» Source data:
----

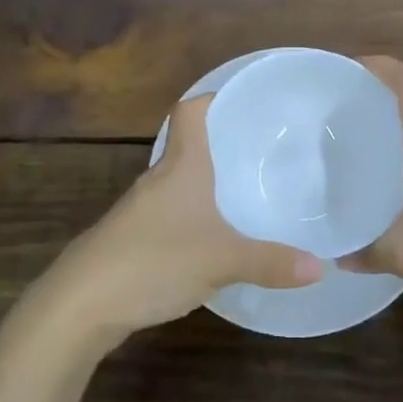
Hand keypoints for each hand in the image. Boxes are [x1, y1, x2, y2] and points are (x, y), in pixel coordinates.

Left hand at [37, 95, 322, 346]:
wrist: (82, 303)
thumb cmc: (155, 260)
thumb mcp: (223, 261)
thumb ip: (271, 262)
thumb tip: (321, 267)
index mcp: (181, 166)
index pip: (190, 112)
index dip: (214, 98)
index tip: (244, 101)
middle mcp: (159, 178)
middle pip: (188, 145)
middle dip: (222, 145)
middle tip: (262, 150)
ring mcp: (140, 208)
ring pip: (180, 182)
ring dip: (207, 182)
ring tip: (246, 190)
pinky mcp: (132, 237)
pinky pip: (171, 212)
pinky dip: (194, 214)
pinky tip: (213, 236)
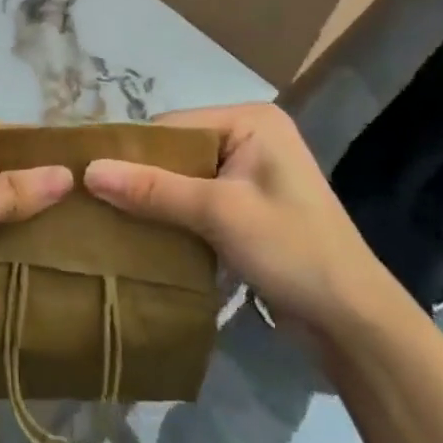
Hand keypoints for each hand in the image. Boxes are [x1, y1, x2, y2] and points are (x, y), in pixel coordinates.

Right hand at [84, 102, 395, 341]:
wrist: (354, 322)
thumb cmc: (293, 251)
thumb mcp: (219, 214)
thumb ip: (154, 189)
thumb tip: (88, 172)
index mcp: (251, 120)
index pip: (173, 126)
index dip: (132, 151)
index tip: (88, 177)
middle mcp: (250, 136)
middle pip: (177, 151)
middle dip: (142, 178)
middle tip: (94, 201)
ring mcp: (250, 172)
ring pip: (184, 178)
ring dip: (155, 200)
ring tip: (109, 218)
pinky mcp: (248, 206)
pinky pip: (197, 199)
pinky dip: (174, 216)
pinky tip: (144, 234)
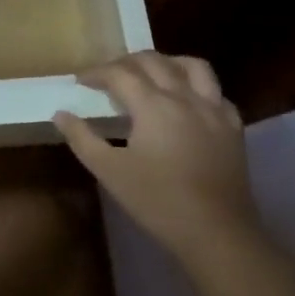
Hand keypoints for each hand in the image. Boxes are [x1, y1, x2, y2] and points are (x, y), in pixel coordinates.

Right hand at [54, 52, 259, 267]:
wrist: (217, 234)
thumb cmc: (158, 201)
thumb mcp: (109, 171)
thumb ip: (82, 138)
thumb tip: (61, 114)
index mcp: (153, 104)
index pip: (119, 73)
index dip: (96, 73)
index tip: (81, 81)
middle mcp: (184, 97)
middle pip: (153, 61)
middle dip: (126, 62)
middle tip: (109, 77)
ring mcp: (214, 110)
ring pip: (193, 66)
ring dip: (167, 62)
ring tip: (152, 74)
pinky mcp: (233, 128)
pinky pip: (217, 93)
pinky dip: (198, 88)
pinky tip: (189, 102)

----

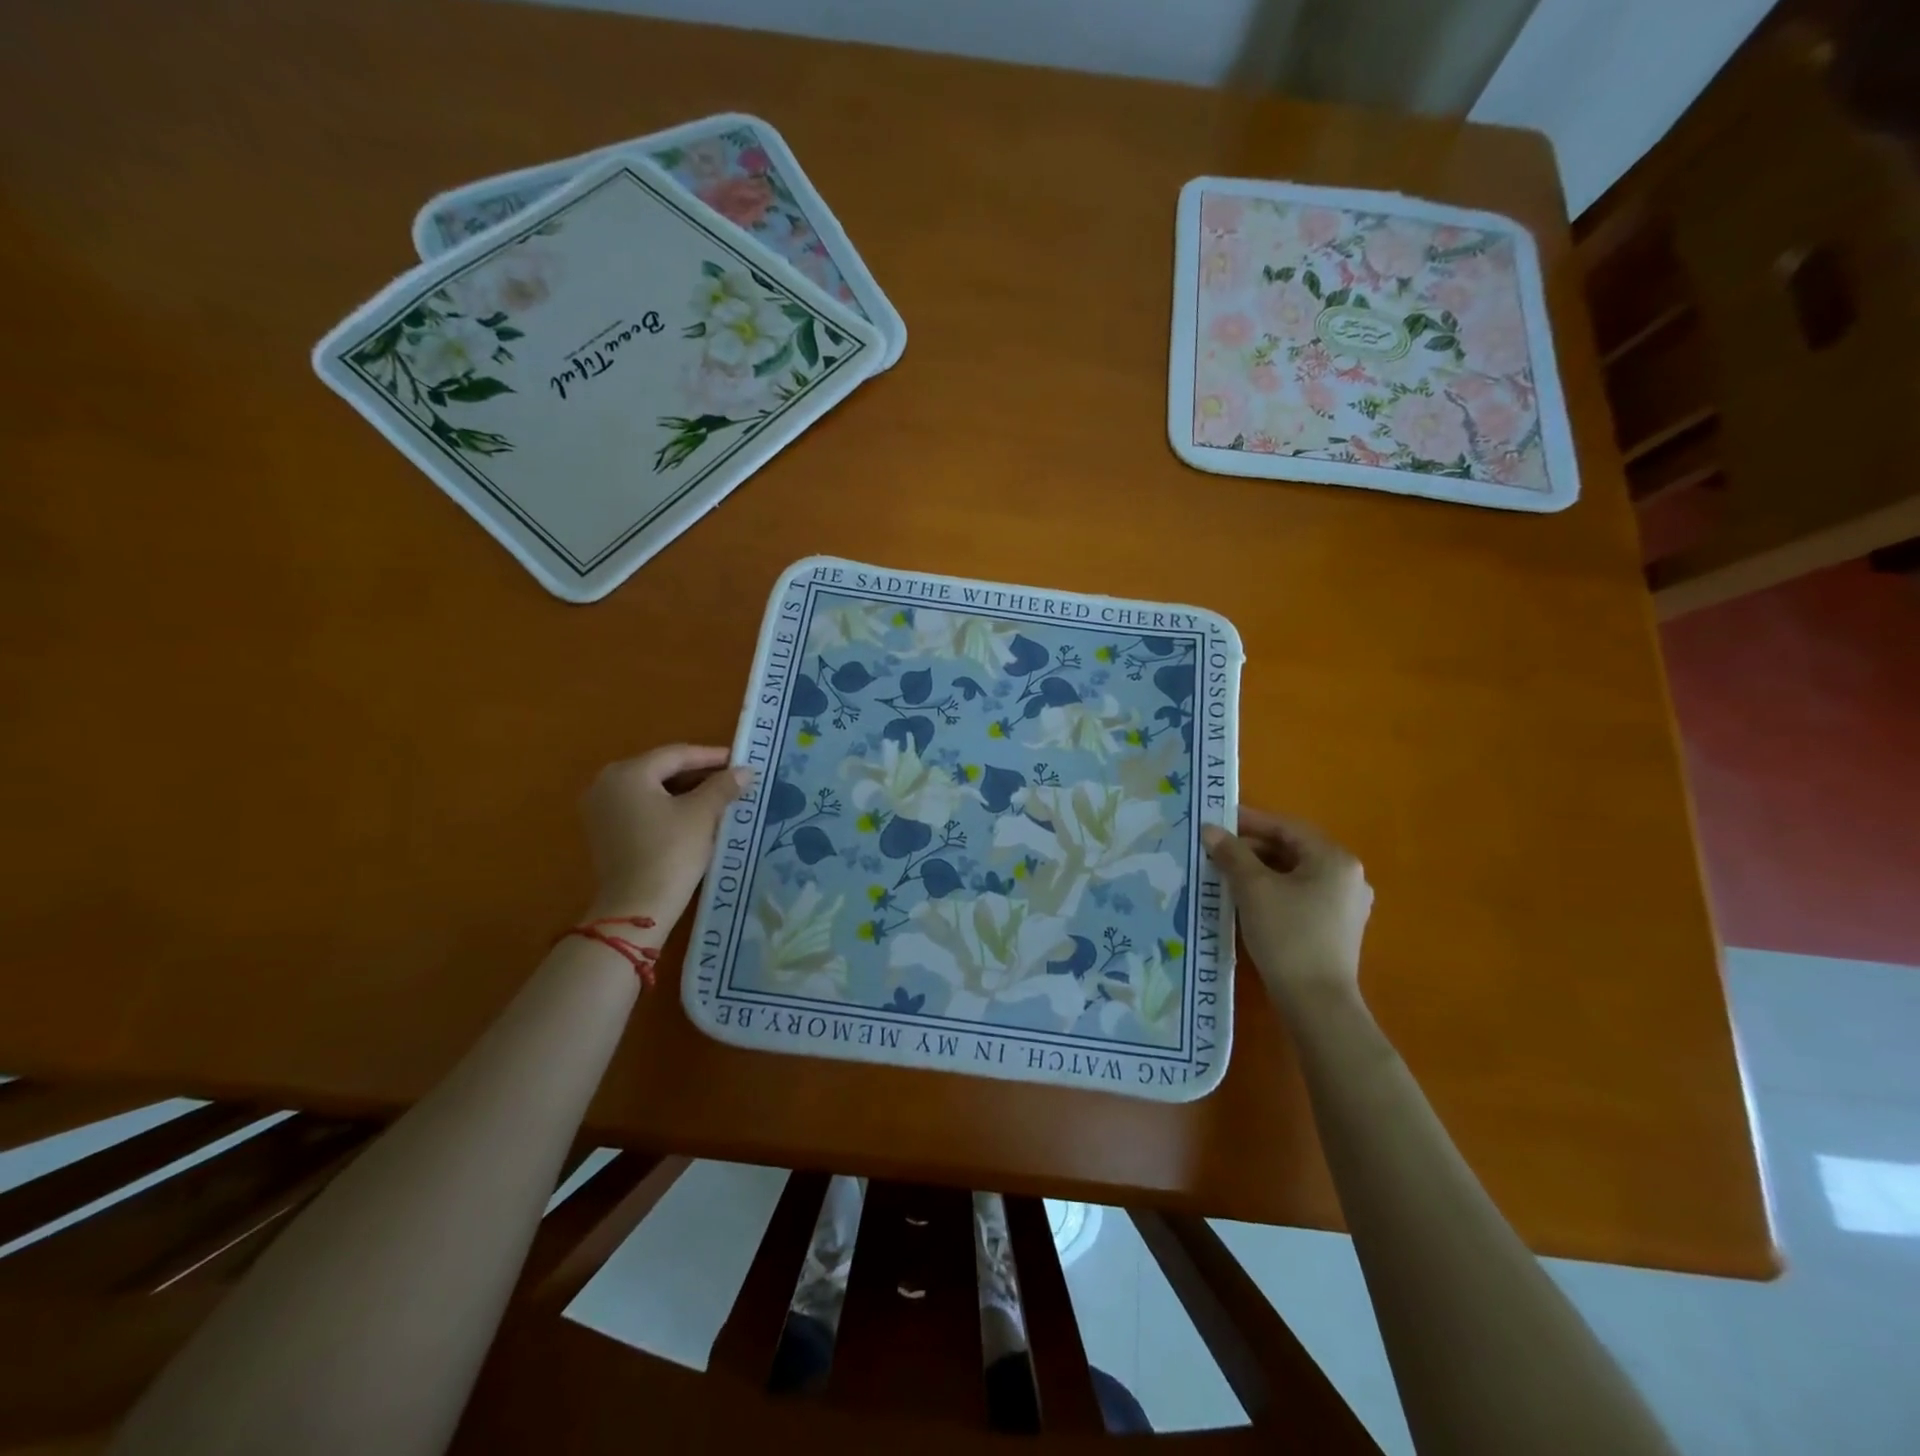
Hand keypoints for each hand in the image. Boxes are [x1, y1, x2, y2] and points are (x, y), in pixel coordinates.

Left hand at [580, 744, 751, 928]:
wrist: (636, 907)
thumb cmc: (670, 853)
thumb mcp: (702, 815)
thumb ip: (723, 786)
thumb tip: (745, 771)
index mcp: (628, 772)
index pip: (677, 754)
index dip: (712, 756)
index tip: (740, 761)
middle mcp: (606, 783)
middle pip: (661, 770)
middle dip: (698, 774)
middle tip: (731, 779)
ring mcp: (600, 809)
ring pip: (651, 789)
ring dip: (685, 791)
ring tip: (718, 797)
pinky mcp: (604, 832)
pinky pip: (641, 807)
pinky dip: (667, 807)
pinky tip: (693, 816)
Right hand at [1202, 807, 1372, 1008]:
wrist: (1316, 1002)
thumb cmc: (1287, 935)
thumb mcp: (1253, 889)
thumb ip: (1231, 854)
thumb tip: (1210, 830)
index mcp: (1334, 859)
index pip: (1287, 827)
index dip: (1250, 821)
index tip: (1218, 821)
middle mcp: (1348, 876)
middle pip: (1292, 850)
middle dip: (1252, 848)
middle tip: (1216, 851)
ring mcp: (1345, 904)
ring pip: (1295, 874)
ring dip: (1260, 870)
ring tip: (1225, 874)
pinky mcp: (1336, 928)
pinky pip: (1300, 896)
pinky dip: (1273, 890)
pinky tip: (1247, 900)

----

Please give back, exactly as it stands above, the stretch from the line with "middle mcp: (250, 136)" through the line with "pinky tip: (144, 234)", and no line outside it.

middle mcp: (250, 136)
middle pip: (177, 151)
middle dip: (142, 178)
middle tip: (94, 201)
ring mcp: (250, 172)
ring pip: (184, 178)
ring dip: (155, 200)
ring tip: (109, 218)
pinky mcp: (248, 206)
pinky pip: (197, 199)
pinky dip: (174, 216)
pinky tip: (144, 234)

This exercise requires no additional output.